Model reduction

Model reduction using balanced truncation is available through the functions

• baltrunc2 for standard model reduction.
• frequency_weighted_reduction for reduction with frequency focus.
• baltrunc_coprime for normalized-coprime factor reduction.
• baltrunc_unstab for unstable models.
• Model reduction GUI application.

Reduction of very large models

Balanced truncation requires the solution to a Lyapunov equation which may be prohibitively expensive for large systems. For systems of order above about 500, a method based on frequency-domain fitting may be substantially faster if the desired model order is less than about 100. The following example illustrates the procedure.
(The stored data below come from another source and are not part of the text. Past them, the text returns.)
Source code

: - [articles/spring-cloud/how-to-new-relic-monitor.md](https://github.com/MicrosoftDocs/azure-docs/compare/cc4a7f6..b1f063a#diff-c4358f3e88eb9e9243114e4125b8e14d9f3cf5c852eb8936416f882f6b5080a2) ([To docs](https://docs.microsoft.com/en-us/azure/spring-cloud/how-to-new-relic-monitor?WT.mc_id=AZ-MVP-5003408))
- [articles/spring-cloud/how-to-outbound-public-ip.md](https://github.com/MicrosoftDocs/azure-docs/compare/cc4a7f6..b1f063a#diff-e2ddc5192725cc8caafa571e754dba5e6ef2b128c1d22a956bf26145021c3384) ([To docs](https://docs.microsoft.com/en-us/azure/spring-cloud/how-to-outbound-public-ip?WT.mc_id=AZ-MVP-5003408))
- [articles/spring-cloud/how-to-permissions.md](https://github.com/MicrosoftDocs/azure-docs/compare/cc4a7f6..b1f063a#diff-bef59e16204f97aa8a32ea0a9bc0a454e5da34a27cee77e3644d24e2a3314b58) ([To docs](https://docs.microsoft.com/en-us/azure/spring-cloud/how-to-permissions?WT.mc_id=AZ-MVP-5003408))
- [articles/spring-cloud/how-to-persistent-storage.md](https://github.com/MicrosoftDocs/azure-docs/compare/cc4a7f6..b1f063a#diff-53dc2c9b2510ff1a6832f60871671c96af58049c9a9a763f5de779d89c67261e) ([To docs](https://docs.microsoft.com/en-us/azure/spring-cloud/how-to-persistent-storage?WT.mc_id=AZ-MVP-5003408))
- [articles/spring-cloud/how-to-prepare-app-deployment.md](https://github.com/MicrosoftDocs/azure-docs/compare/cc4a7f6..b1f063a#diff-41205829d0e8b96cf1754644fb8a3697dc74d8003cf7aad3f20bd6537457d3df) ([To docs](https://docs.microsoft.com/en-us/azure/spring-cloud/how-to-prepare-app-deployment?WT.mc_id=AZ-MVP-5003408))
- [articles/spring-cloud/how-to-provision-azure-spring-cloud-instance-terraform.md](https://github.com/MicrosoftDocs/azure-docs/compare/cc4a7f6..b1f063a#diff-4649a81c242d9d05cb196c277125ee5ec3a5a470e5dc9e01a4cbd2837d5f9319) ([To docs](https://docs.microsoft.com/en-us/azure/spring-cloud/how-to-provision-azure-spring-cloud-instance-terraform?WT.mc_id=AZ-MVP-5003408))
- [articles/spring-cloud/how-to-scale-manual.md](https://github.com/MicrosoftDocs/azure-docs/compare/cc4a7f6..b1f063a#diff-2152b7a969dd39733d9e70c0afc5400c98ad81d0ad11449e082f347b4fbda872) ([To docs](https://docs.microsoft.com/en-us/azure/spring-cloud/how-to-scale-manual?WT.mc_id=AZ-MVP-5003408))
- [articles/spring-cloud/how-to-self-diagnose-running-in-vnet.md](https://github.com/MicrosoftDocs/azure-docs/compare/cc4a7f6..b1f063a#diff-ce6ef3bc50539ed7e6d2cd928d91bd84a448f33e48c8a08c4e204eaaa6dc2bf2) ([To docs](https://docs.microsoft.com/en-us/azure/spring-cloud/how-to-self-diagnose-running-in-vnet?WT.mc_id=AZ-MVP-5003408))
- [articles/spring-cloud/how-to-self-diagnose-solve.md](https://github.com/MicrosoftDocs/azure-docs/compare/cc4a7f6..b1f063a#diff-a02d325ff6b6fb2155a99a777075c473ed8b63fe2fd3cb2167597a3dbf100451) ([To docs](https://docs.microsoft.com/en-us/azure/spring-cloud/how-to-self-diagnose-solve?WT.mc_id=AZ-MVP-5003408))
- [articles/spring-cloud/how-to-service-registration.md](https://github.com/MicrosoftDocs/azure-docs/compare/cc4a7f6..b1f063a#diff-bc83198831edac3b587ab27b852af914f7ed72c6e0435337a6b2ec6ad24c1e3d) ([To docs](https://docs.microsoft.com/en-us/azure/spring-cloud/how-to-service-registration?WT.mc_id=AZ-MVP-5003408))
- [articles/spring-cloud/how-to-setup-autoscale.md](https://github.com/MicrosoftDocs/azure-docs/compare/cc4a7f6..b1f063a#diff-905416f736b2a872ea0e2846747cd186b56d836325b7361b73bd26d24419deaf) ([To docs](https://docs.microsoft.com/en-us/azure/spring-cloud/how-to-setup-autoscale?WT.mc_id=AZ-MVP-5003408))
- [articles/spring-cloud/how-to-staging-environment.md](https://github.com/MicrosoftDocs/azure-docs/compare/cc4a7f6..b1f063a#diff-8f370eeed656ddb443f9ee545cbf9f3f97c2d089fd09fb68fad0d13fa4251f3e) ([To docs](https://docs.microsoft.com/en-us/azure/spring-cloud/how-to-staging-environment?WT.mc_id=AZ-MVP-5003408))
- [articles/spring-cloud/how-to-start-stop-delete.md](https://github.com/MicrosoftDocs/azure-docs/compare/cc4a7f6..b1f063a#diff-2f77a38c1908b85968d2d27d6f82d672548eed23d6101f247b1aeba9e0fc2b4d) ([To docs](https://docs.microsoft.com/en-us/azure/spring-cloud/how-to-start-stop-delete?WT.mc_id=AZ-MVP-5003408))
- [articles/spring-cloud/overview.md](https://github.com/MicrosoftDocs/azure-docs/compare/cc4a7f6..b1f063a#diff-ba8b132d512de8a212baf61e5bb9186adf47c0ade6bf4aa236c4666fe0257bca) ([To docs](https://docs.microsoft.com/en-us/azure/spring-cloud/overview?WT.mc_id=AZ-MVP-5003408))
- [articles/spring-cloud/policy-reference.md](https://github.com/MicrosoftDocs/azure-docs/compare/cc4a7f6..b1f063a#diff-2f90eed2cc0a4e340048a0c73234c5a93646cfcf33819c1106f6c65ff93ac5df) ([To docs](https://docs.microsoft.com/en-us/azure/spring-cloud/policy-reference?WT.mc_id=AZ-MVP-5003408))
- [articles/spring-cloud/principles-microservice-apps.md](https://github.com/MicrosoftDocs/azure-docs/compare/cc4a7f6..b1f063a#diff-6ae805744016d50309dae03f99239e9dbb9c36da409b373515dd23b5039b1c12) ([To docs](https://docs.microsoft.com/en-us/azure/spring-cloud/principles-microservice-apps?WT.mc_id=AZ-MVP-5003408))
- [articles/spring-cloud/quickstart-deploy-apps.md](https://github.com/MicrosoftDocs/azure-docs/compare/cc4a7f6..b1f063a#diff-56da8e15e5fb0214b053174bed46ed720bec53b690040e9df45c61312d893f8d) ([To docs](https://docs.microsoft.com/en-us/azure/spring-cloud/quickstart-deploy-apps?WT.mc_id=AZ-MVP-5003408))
using JuliaSimControls, ControlSystemIdentification
ny,nu,nx = 5,5,1000                     # number of outputs, inputs and states
Ts = 1                                  # Sample time
G = ssrand(ny,nu,nx; Ts, proper=true);  # Generate a random system

N = 200                                 # Number of frequency points
w = range(0, stop=pi/Ts-1/N, length=N)  # Frequency vector

frd = FRD(w, G);                        # Build a frequency-response data object
nxr = 60                                # Reduced model order
@time Gh, x0 = subspaceid(frd, G.Ts, nxr; r=nxr+1, zeroD=true); # Fit frequency response

sigmaplot([G, Gh], w[2:end], lab=["Full order" "Reduced order"])

The frequency-fitting method does not have support for exact DC matching like the balanced-truncation method does, but there exists an option for frequency-based weighting which can achieve similar results. See subspaceid for additional details.